◆ AIM OF THE TASK ◆
From the entries below, report how many lines contain the string "Blue". Give only that number.

◆ SUPPLIED DATA ◆
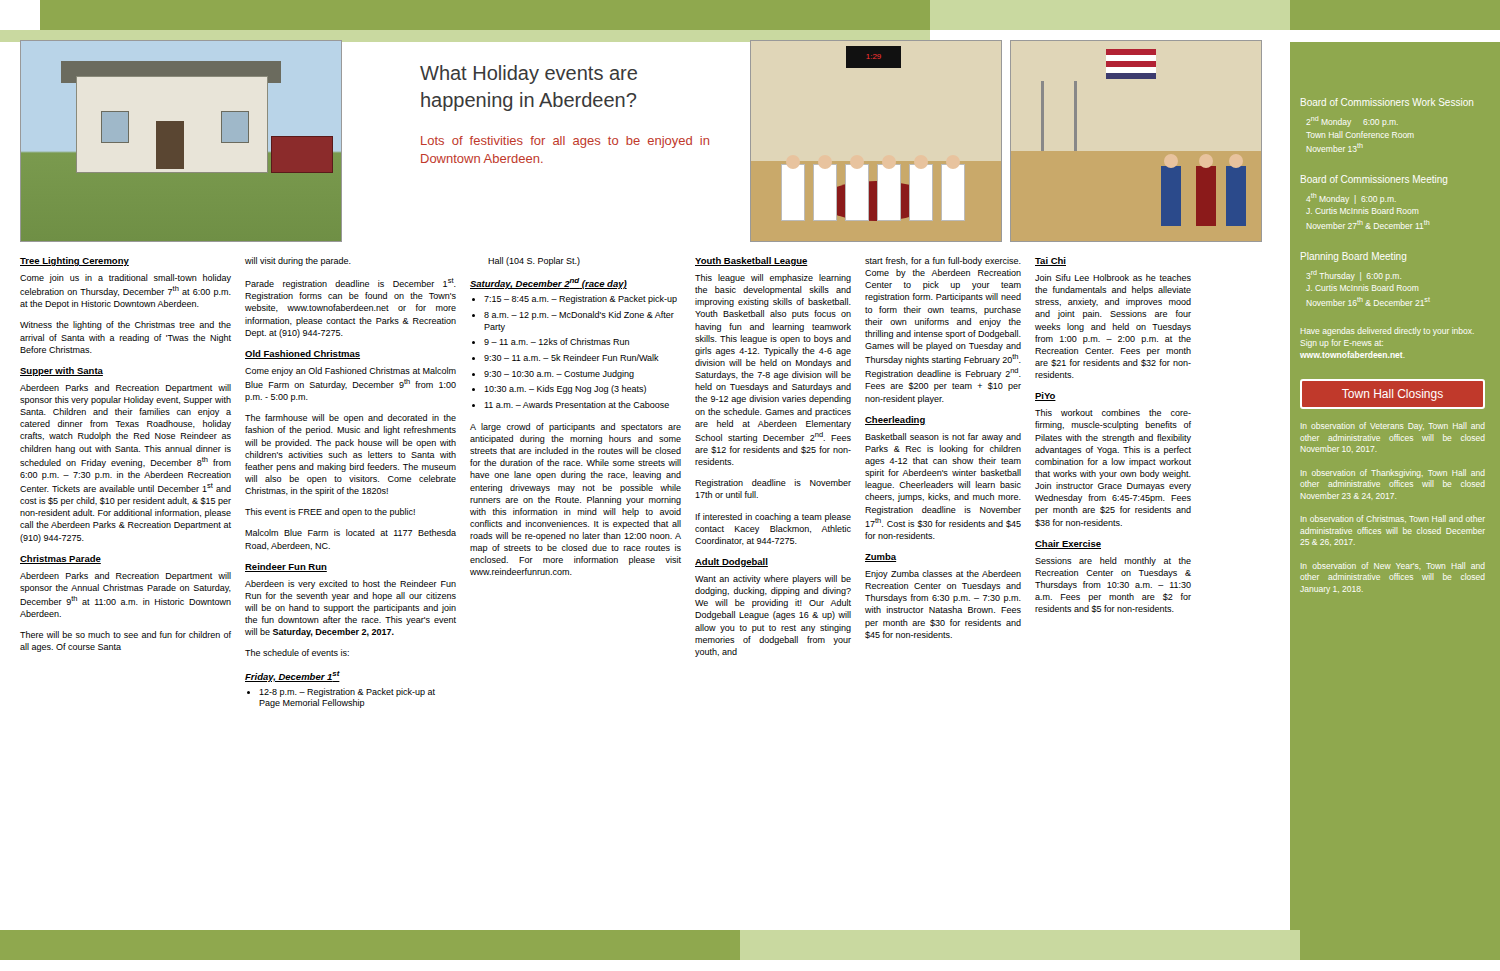1:29
What Holiday events are happening in Aberdeen?
Lots of festivities for all ages to be enjoyed in Downtown Aberdeen.
Tree Lighting Ceremony
Come join us in a traditional small-town holiday celebration on Thursday, December 7th at 6:00 p.m. at the Depot in Historic Downtown Aberdeen.
Witness the lighting of the Christmas tree and the arrival of Santa with a reading of 'Twas the Night Before Christmas.
Supper with Santa
Aberdeen Parks and Recreation Department will sponsor this very popular Holiday event, Supper with Santa. Children and their families can enjoy a catered dinner from Texas Roadhouse, holiday crafts, watch Rudolph the Red Nose Reindeer as children hang out with Santa. This annual dinner is scheduled on Friday evening, December 8th from 6:00 p.m. – 7:30 p.m. in the Aberdeen Recreation Center. Tickets are available until December 1st and cost is $5 per child, $10 per resident adult, & $15 per non-resident adult. For additional information, please call the Aberdeen Parks & Recreation Department at (910) 944-7275.
Christmas Parade
Aberdeen Parks and Recreation Department will sponsor the Annual Christmas Parade on Saturday, December 9th at 11:00 a.m. in Historic Downtown Aberdeen.
There will be so much to see and fun for children of all ages. Of course Santa
will visit during the parade.
Parade registration deadline is December 1st. Registration forms can be found on the Town's website, www.townofaberdeen.net or for more information, please contact the Parks & Recreation Dept. at (910) 944-7275.
Old Fashioned Christmas
Come enjoy an Old Fashioned Christmas at Malcolm Blue Farm on Saturday, December 9th from 1:00 p.m. - 5:00 p.m.
The farmhouse will be open and decorated in the fashion of the period. Music and light refreshments will be provided. The pack house will be open with children's activities such as letters to Santa with feather pens and making bird feeders. The museum will also be open to visitors. Come celebrate Christmas, in the spirit of the 1820s!
This event is FREE and open to the public!
Malcolm Blue Farm is located at 1177 Bethesda Road, Aberdeen, NC.
Reindeer Fun Run
Aberdeen is very excited to host the Reindeer Fun Run for the seventh year and hope all our citizens will be on hand to support the participants and join the fun downtown after the race. This year's event will be Saturday, December 2, 2017.
The schedule of events is:
Friday, December 1st
12-8 p.m. – Registration & Packet pick-up at Page Memorial Fellowship
Hall (104 S. Poplar St.)
Saturday, December 2nd (race day)
7:15 – 8:45 a.m. – Registration & Packet pick-up
8 a.m. – 12 p.m. – McDonald's Kid Zone & After Party
9 – 11 a.m. – 12ks of Christmas Run
9:30 – 11 a.m. – 5k Reindeer Fun Run/Walk
9:30 – 10:30 a.m. – Costume Judging
10:30 a.m. – Kids Egg Nog Jog (3 heats)
11 a.m. – Awards Presentation at the Caboose
A large crowd of participants and spectators are anticipated during the morning hours and some streets that are included in the routes will be closed for the duration of the race. While some streets will have one lane open during the race, leaving and entering driveways may not be possible while runners are on the Route. Planning your morning with this information in mind will help to avoid conflicts and inconveniences. It is expected that all roads will be re-opened no later than 12:00 noon. A map of streets to be closed due to race routes is enclosed. For more information please visit www.reindeerfunrun.com.
Youth Basketball League
This league will emphasize learning the basic developmental skills and improving existing skills of basketball. Youth Basketball also puts focus on having fun and learning teamwork skills. This league is open to boys and girls ages 4-12. Typically the 4-6 age division will be held on Mondays and Saturdays, the 7-8 age division will be held on Tuesdays and Saturdays and the 9-12 age division varies depending on the schedule. Games and practices are held at Aberdeen Elementary School starting December 2nd. Fees are $12 for residents and $25 for non-residents.
Registration deadline is November 17th or until full.
If interested in coaching a team please contact Kacey Blackmon, Athletic Coordinator, at 944-7275.
Adult Dodgeball
Want an activity where players will be dodging, ducking, dipping and diving? We will be providing it! Our Adult Dodgeball League (ages 16 & up) will allow you to put to rest any stinging memories of dodgeball from your youth, and
start fresh, for a fun full-body exercise. Come by the Aberdeen Recreation Center to pick up your team registration form. Participants will need to form their own teams, purchase their own uniforms and enjoy the thrilling and intense sport of Dodgeball. Games will be played on Tuesday and Thursday nights starting February 20th. Registration deadline is February 2nd. Fees are $200 per team + $10 per non-resident player.
Cheerleading
Basketball season is not far away and Parks & Rec is looking for children ages 4-12 that can show their team spirit for Aberdeen's winter basketball league. Cheerleaders will learn basic cheers, jumps, kicks, and much more. Registration deadline is November 17th. Cost is $30 for residents and $45 for non-residents.
Zumba
Enjoy Zumba classes at the Aberdeen Recreation Center on Tuesdays and Thursdays from 6:30 p.m. – 7:30 p.m. with instructor Natasha Brown. Fees per month are $30 for residents and $45 for non-residents.
Tai Chi
Join Sifu Lee Holbrook as he teaches the fundamentals and helps alleviate stress, anxiety, and improves mood and joint pain. Sessions are four weeks long and held on Tuesdays from 1:00 p.m. – 2:00 p.m. at the Recreation Center. Fees per month are $21 for residents and $32 for non-residents.
PiYo
This workout combines the core-firming, muscle-sculpting benefits of Pilates with the strength and flexibility advantages of Yoga. This is a perfect combination for a low impact workout that works with your own body weight. Join instructor Grace Dumayas every Wednesday from 6:45-7:45pm. Fees per month are $25 for residents and $38 for non-residents.
Chair Exercise
Sessions are held monthly at the Recreation Center on Tuesdays & Thursdays from 10:30 a.m. – 11:30 a.m. Fees per month are $2 for residents and $5 for non-residents.
Board of Commissioners Work Session
2nd Monday 6:00 p.m.
Town Hall Conference Room
November 13th
Board of Commissioners Meeting
4th Monday | 6:00 p.m.
J. Curtis McInnis Board Room
November 27th & December 11th
Planning Board Meeting
3rd Thursday | 6:00 p.m.
J. Curtis McInnis Board Room
November 16th & December 21st
Have agendas delivered directly to your inbox. Sign up for E-news at: www.townofaberdeen.net.
Town Hall Closings
In observation of Veterans Day, Town Hall and other administrative offices will be closed November 10, 2017.
In observation of Thanksgiving, Town Hall and other administrative offices will be closed November 23 & 24, 2017.
In observation of Christmas, Town Hall and other administrative offices will be closed December 25 & 26, 2017.
In observation of New Year's, Town Hall and other administrative offices will be closed January 1, 2018.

◆ SOLVED EXERCISE ◆
2